I was born and raised in Kansas City. While I have had many opportunities to travel and visit other cities, it’s always great to come back to KC. I grew up in Kansas City, MO, one block from Kansas. For all of my married life, I have owned 3 houses in Kansas, all just a few blocks from Missouri.
I saw Overland Park when it ended at 75th & I35 or at 95th & Metcalf. To get to our first house, I had to go down a 2 lane road (119th Street), and when I stopped at 119th & Roe, it was fun to see a horse farm where the Apple store and Crate & Barrel are now. For the last 30 years I have been involved in commercial brokerage, where I have leased, sold, built and owned numerous properties, mostly in Johnson County.
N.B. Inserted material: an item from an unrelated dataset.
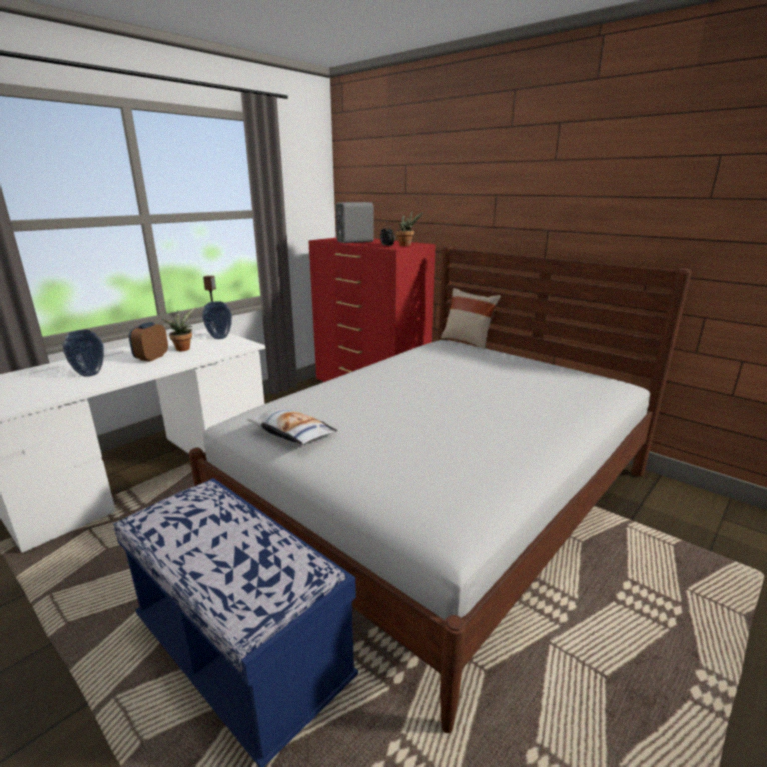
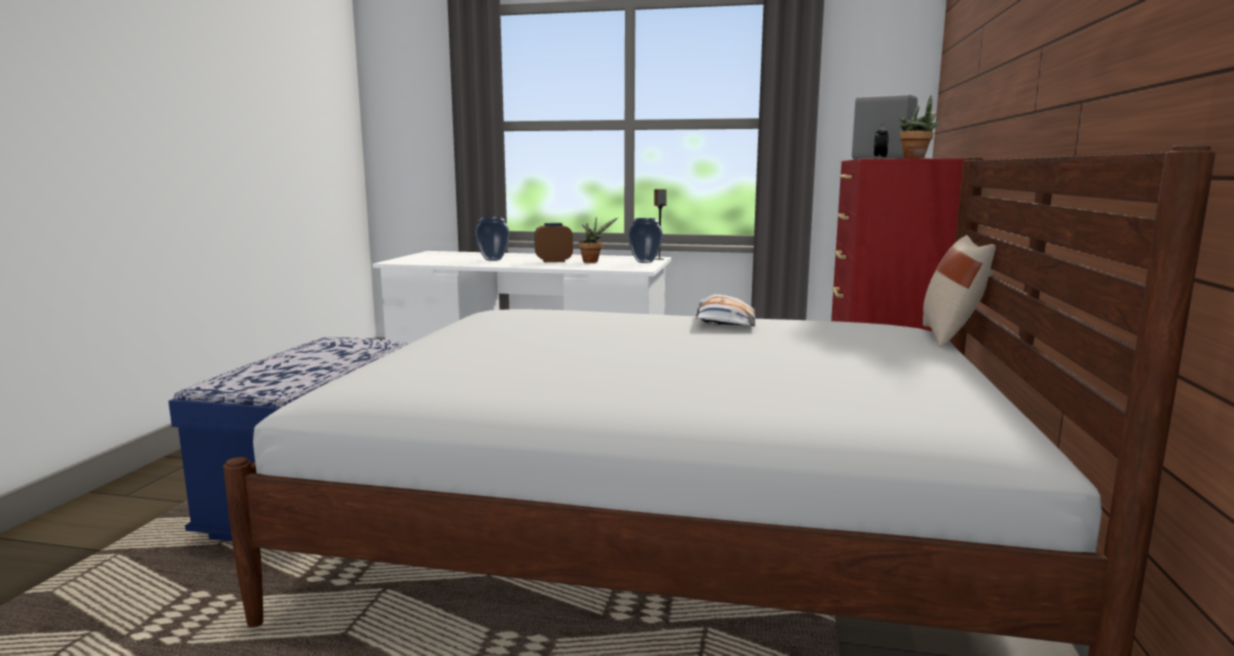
camera: 60 degrees right, 10 degrees down
pillow [247,408,338,445] -> pillow moved to [696,294,755,326]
And our children had grown up and moved out of our house, my wife and I decided that maybe it was time to move closer into the City. So we bought a house in Old Leawood, and moved closer into “town”.
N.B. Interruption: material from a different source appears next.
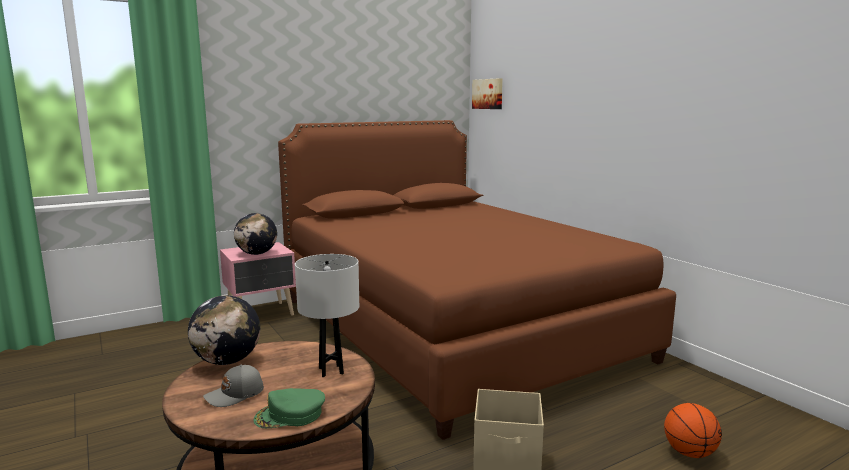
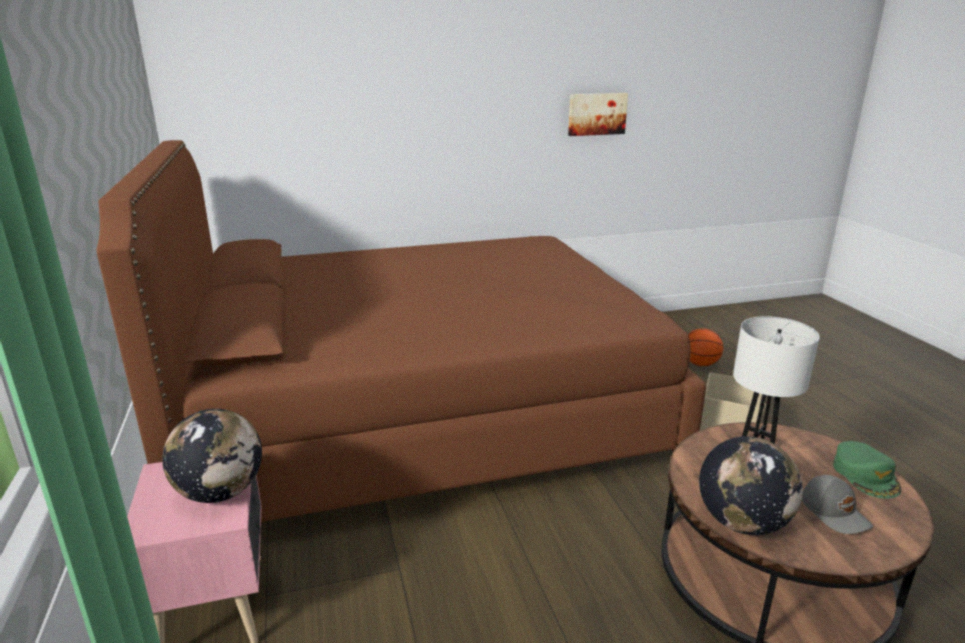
camera: 75 degrees left, 10 degrees up
picture [472,78,503,109] -> picture moved to [568,93,628,136]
So while I love new development, its been fun to re-explore Kansas City. Last weekend my wife and I decided to buzz over to Brookside and have a light breakfast at the Roasterie. As we sipped on our coffee and munched on a croissant, we both looked up and saw a true neighborhood. There were joggers, and bicyclists and parents with their baby strollers, and people with their dogs.
I looked up and there were houses to the North and across Brookside Boulevard. And it dawned on me that Brookside wouldn’t be allowed to be built today. Every City planner has been taught that there is no way people would buy a single family home across from retail. There must be a buffer of apartments or duplexes.
Also, all buildings should match each other in color and design. The signs must match. Let’s design retail buildings that could be in Kansas, Missouri, or California or any other state in the Country.
As developers and planners look to create the new urbanism, and are indeed having some success (Prairie Fire and Park Place). They should maybe take a long look at the designs of the past.
Clearly people do love to live, work, and shop in a true neighborhood.